— begin Page —

But that impression is woefully misleading, according to new research co-authored by Timothy Hannigan in the Alberta School of Business. The study, published recently in the Strategic Management Journal, shows that while female CEOs of major firms make fewer acquisitions—one key measure of strategic decision-making—than men on average, that difference disappears when they are under high levels of scrutiny.

"Many do acquire, and some make substantial acquisitions," write the study's authors, pointing to former Yahoo CEO Marissa Mayer, who acquired 53 companies for more than $2 billion over four years; Hewlett-Packard CEO Carly Fiorina, who purchased Compaq for $25 billion; and IBM's Ginni Rometty, who acquired Red Hat for $34 billion.

"We show that in high-scrutiny contexts—in the form of dynamic industry conditions, intense media coverage or high board power relative to the CEO—the difference between male and female CEO acquisition activity disappears," write the authors. "In contrast, when these forms of scrutiny are low, the difference between male and female CEOs' acquisition activity is exaggerated."

When not under high levels of scrutiny, the researchers found, tend to process information differently from how men do, engaging "in more detailed and effortful consideration of available data."

The research, led by Daniel Gamache from the University of Georgia, examined the number and dollar amounts of acquisitions at some 1,700 firms, collecting more than 10,000 observations. Hannigan—who joined the team at the Oxford Centre for Corporate Reputation where he was a postdoctoral fellow—employed an AI-generated data platform called RavenPack to target media coverage of female CEOs.

— end Page —
— begin Given entries —

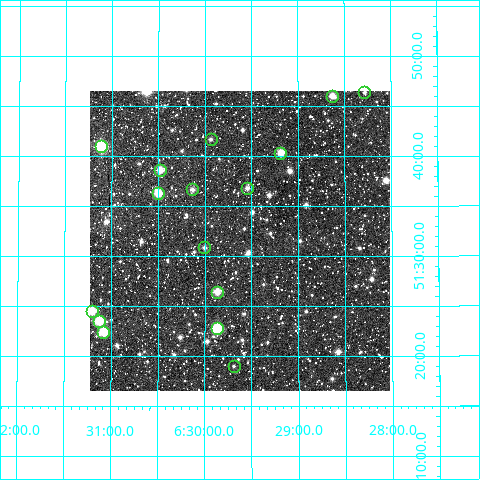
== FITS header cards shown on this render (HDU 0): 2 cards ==
NAXIS1  =                  300
NAXIS2  =                  300

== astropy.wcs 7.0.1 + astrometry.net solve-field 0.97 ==
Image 300 x 300 px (HDU 0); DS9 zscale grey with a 90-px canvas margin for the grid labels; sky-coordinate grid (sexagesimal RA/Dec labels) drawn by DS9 from the SOLVED WCS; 16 Tycho-2 reference stars matched to detected sources circled (green)
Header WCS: RA---TAN/DEC--TAN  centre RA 06:29:38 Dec +51:32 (97.41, +51.53 deg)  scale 6 arcsec/px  FOV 30.0' x 30.0'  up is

— end Given entries —

▸ **Problem details**:
Pick up the article on female CEOs and corporate acquisitions after its final sentence and continue it.

▸ **Task response**:
The results showed that while all top leadership positions come with a high level of scrutiny, the glare of the spotlight may have a differential impact on women.

"When you become a CEO and you're a woman, you are looked at differently," former PepsiCo CEO Indra Nooyi told The New Yorker in 2018. "You are held to a different standard."

When women are under less scrutiny, with the time and mental energy to carefully consider acquisitions, they will often find reasons to block them or move more slowly. As the pressure of scrutiny rises, they "engage in evaluation processes more similar to male CEOs" and "regress towards the norm," says Hannigan.

"Context and situation matter. The essentialist argument (that women are born with certain characteristics) does not hold up. It's not an adequate explanation of behavior. Scrutiny as a contextual factor is necessary to better understand female CEOs' actions."

Some business observers are even beginning to question whether high levels of acquisitions are always a good thing, he adds. "Is it a function of empire building, a function of hubris? I don't think we have a firm answer yet."

Aggressively pursuing acquisitions may be the norm—especially in North America, where the majority of big firms are led by men. But if women are more careful with acquisitions, "That might actually be a benefit when it comes to shareholder value," says Hannigan.

The bottom line is that focusing on a CEO's gender in isolation paints "an incomplete picture of upper-echelon decision-making," he says.

"To say that women are conservative, and that's just how they were born, is not very helpful. The fact that their behavior shifts depending on conditions speaks to the dynamism of female CEOs and how they act."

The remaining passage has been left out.